**What you need to do:**
Only the lines from the first line of the entries through the line with "right elbow: (679, 306)" belong in the answer, each restated word for word and without pictures.

Data records Block Start

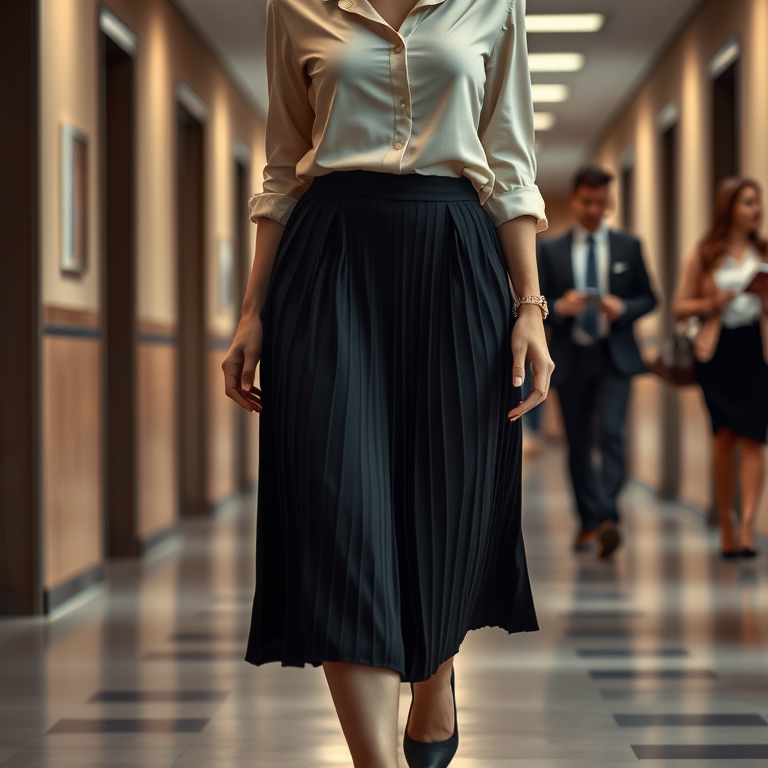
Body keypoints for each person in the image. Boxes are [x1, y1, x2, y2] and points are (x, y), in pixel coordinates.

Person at [222, 1, 552, 766]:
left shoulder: (492, 4)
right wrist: (253, 312)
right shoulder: (296, 6)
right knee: (340, 513)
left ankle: (435, 672)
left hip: (455, 256)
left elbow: (508, 160)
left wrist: (529, 306)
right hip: (331, 263)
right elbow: (281, 165)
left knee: (448, 501)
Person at [538, 167, 657, 558]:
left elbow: (649, 298)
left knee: (610, 432)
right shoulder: (551, 250)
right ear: (574, 200)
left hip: (613, 358)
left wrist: (623, 308)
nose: (593, 209)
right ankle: (588, 522)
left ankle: (608, 516)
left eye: (600, 202)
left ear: (610, 203)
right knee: (578, 444)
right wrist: (560, 306)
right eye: (587, 201)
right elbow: (534, 304)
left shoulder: (628, 246)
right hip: (571, 358)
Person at [671, 177, 768, 559]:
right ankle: (725, 522)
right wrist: (711, 301)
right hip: (718, 353)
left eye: (758, 203)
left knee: (754, 438)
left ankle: (748, 530)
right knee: (723, 437)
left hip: (760, 351)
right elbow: (679, 306)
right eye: (748, 203)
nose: (756, 210)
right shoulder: (705, 253)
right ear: (729, 209)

Data records Block End

**Task result:**
Body keypoints for each person in the image. Boxes are [x1, y1, x2, y2] and points are (x, y), in pixel coordinates.

Person at [222, 1, 552, 766]:
left shoulder: (492, 4)
right wrist: (253, 312)
right shoulder: (296, 6)
right knee: (340, 513)
left ankle: (435, 672)
left hip: (455, 256)
left elbow: (508, 160)
left wrist: (529, 306)
right hip: (331, 263)
right elbow: (281, 165)
left knee: (448, 501)
Person at [538, 167, 657, 558]:
left elbow: (649, 298)
left knee: (610, 432)
right shoulder: (551, 250)
right ear: (574, 200)
left hip: (613, 358)
left wrist: (623, 308)
nose: (593, 209)
right ankle: (588, 522)
left ankle: (608, 516)
left eye: (600, 202)
left ear: (610, 203)
right knee: (578, 444)
right wrist: (560, 306)
right eye: (587, 201)
right elbow: (534, 304)
left shoulder: (628, 246)
right hip: (571, 358)
Person at [671, 177, 768, 559]:
right ankle: (725, 522)
right wrist: (711, 301)
right hip: (718, 353)
left eye: (758, 203)
left knee: (754, 438)
left ankle: (748, 530)
right knee: (723, 437)
left hip: (760, 351)
right elbow: (679, 306)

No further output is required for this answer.